▶ Exercise description:
Transcribe the records below exactly, from their first line through the line containing "where applicable. Bitwise". Omit every line after it.

▶ Records from a data source:
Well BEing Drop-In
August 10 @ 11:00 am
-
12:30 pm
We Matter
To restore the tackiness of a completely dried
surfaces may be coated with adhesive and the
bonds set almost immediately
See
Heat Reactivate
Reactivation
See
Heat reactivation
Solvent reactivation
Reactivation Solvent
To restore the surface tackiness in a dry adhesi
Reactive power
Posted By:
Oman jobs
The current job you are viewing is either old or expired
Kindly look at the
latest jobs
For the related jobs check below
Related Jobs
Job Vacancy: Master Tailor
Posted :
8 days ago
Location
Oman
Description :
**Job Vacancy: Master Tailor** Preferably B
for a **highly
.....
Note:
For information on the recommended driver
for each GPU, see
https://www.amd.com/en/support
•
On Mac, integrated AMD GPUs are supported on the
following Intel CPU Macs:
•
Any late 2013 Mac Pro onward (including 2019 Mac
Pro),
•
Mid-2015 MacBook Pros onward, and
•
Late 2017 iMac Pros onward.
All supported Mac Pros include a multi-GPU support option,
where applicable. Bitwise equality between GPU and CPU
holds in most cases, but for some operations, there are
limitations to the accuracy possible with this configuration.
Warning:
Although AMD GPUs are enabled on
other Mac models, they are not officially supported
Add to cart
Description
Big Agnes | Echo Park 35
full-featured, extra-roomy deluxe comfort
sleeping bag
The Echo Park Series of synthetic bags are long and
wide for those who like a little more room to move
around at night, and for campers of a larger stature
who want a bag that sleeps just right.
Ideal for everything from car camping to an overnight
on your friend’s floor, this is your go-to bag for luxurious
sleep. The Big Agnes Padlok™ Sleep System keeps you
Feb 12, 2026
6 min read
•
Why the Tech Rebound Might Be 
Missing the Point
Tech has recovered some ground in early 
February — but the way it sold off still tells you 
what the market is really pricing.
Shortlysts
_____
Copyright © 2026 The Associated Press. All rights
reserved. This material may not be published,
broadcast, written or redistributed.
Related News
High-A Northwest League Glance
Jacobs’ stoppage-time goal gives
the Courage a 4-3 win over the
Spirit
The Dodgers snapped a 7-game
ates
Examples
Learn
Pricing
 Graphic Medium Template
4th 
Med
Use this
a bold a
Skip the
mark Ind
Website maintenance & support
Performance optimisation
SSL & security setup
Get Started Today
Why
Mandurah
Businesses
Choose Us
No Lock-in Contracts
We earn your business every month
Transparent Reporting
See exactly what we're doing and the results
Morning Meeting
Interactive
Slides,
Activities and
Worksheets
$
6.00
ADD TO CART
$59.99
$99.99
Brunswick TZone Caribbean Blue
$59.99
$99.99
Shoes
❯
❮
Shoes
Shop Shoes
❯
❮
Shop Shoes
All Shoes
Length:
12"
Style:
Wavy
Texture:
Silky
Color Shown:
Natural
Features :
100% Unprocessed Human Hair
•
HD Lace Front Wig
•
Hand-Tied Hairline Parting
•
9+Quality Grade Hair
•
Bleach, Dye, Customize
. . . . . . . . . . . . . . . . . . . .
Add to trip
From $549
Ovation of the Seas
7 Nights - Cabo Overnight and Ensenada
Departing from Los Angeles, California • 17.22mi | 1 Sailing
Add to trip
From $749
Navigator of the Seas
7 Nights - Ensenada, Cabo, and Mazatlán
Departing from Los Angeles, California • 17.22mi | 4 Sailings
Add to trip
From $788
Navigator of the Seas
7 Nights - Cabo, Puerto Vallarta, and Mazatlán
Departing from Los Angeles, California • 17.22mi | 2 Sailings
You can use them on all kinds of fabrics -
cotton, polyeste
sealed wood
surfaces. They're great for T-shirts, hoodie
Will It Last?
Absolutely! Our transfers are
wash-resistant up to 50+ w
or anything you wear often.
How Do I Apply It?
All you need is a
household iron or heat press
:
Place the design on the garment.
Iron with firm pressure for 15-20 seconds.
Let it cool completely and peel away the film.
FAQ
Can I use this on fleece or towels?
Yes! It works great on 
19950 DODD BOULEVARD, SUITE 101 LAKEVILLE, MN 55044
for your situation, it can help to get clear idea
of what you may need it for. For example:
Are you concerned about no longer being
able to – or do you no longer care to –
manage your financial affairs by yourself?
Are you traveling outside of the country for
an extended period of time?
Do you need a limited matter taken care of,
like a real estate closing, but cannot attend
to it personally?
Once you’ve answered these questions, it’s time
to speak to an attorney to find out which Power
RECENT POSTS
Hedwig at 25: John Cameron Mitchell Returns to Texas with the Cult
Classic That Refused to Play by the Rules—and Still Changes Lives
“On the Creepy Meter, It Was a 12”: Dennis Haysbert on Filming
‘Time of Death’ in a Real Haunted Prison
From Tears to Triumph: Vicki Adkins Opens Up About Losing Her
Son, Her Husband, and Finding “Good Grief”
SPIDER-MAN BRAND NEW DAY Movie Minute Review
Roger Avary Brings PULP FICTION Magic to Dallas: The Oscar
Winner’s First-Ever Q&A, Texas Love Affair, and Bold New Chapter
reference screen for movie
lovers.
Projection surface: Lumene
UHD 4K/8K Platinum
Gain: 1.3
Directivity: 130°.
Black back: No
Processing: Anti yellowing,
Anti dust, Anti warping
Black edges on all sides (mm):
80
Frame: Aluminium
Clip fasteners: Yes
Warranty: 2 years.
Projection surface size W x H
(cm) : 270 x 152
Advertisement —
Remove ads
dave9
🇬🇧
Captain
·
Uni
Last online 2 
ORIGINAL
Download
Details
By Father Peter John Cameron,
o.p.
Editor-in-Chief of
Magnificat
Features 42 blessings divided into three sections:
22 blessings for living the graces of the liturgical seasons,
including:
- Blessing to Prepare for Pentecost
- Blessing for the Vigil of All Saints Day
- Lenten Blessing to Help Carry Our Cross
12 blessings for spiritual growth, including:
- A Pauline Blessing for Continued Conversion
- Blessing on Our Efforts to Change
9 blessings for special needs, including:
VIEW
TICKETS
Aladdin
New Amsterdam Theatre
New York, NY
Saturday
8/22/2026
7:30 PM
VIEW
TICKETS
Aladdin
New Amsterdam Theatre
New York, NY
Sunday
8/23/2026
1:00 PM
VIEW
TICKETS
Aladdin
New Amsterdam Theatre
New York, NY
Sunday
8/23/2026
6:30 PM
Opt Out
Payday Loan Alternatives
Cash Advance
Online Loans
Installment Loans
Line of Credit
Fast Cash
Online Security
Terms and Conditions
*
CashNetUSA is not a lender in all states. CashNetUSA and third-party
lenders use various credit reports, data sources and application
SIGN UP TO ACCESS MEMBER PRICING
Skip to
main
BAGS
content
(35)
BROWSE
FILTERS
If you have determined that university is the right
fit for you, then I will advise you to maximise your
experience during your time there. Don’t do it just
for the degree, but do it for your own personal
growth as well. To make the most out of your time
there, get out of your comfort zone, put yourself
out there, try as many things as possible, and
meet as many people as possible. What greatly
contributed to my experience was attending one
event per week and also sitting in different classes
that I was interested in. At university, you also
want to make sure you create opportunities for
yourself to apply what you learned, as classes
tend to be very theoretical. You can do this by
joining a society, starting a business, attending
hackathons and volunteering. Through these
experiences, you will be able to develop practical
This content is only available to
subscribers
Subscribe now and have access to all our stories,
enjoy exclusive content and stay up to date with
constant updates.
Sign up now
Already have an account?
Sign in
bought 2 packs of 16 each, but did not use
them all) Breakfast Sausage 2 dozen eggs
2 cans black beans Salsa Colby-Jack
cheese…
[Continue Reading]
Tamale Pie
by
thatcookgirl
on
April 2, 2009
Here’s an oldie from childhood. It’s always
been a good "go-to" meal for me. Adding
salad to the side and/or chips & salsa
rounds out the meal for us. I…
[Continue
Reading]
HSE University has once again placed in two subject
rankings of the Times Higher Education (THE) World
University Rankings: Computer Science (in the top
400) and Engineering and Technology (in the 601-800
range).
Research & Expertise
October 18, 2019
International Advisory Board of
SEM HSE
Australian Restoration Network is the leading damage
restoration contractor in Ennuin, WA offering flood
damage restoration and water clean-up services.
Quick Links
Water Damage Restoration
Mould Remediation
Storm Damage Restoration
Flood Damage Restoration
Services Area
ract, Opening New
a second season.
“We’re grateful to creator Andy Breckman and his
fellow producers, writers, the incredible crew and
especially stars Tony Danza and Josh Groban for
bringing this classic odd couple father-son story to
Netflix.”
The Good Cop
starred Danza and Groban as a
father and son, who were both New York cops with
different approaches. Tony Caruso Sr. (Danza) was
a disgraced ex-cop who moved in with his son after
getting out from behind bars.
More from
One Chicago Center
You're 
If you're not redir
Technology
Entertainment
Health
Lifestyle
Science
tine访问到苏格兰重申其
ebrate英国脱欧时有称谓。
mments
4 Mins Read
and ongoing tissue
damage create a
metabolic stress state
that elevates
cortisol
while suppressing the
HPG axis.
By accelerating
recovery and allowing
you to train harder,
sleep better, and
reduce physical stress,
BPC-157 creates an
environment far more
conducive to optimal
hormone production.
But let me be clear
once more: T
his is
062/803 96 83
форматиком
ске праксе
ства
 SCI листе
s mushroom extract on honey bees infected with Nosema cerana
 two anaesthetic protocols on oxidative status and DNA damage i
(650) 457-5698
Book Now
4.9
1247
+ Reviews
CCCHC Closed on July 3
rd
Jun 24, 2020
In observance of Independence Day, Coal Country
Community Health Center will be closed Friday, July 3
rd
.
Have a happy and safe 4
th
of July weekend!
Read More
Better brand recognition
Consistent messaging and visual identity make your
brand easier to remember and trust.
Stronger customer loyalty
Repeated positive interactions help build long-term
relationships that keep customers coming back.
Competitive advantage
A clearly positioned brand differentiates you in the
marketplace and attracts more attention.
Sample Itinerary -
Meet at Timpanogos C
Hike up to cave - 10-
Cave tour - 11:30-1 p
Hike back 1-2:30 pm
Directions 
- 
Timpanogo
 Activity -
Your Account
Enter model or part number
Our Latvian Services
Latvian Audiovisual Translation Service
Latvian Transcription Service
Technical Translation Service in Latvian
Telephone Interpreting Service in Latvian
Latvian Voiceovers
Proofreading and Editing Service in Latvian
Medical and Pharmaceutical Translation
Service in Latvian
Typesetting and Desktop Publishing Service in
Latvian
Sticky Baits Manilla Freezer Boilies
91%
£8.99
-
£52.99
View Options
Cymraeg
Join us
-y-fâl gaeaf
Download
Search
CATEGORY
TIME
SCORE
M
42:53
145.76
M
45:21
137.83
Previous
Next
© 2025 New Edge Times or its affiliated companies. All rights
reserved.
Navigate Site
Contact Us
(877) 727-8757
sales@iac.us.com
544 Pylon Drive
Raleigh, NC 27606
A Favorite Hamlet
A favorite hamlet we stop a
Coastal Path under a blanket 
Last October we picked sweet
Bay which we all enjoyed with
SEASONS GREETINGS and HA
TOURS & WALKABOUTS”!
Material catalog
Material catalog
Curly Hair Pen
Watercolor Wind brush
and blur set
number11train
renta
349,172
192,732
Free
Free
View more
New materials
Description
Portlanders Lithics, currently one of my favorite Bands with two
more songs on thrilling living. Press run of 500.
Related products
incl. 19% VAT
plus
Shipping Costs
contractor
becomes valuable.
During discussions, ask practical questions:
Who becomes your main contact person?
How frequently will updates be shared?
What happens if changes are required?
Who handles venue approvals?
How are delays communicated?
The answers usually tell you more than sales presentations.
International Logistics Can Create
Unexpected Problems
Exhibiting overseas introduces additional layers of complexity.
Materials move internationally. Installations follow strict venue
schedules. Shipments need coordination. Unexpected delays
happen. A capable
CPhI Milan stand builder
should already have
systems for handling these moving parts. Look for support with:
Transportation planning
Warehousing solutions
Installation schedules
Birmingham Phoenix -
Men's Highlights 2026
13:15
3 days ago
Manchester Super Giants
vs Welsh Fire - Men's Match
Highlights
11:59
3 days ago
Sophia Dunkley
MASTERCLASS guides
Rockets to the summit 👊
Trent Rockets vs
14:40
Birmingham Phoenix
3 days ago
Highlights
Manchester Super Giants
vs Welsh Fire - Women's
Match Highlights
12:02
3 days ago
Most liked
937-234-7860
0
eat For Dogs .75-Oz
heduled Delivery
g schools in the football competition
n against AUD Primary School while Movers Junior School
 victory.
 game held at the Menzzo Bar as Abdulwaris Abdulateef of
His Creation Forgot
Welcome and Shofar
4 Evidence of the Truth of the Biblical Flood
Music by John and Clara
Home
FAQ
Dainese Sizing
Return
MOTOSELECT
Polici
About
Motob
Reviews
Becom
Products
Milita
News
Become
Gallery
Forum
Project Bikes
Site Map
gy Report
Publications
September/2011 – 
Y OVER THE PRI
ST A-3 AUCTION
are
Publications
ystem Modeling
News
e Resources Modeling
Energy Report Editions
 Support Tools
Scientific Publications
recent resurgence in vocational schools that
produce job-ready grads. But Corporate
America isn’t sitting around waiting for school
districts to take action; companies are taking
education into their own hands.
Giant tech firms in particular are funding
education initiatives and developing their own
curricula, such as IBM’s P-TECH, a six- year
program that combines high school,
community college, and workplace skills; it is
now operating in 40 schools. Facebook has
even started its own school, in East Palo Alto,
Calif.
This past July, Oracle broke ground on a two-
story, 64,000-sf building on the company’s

▶ Response for this exercise:
Well BEing Drop-In
August 10 @ 11:00 am
-
12:30 pm
We Matter
To restore the tackiness of a completely dried
surfaces may be coated with adhesive and the
bonds set almost immediately
See
Heat Reactivate
Reactivation
See
Heat reactivation
Solvent reactivation
Reactivation Solvent
To restore the surface tackiness in a dry adhesi
Reactive power
Posted By:
Oman jobs
The current job you are viewing is either old or expired
Kindly look at the
latest jobs
For the related jobs check below
Related Jobs
Job Vacancy: Master Tailor
Posted :
8 days ago
Location
Oman
Description :
**Job Vacancy: Master Tailor** Preferably B
for a **highly
.....
Note:
For information on the recommended driver
for each GPU, see
https://www.amd.com/en/support
•
On Mac, integrated AMD GPUs are supported on the
following Intel CPU Macs:
•
Any late 2013 Mac Pro onward (including 2019 Mac
Pro),
•
Mid-2015 MacBook Pros onward, and
•
Late 2017 iMac Pros onward.
All supported Mac Pros include a multi-GPU support option,
where applicable. Bitwise equality between GPU and CPU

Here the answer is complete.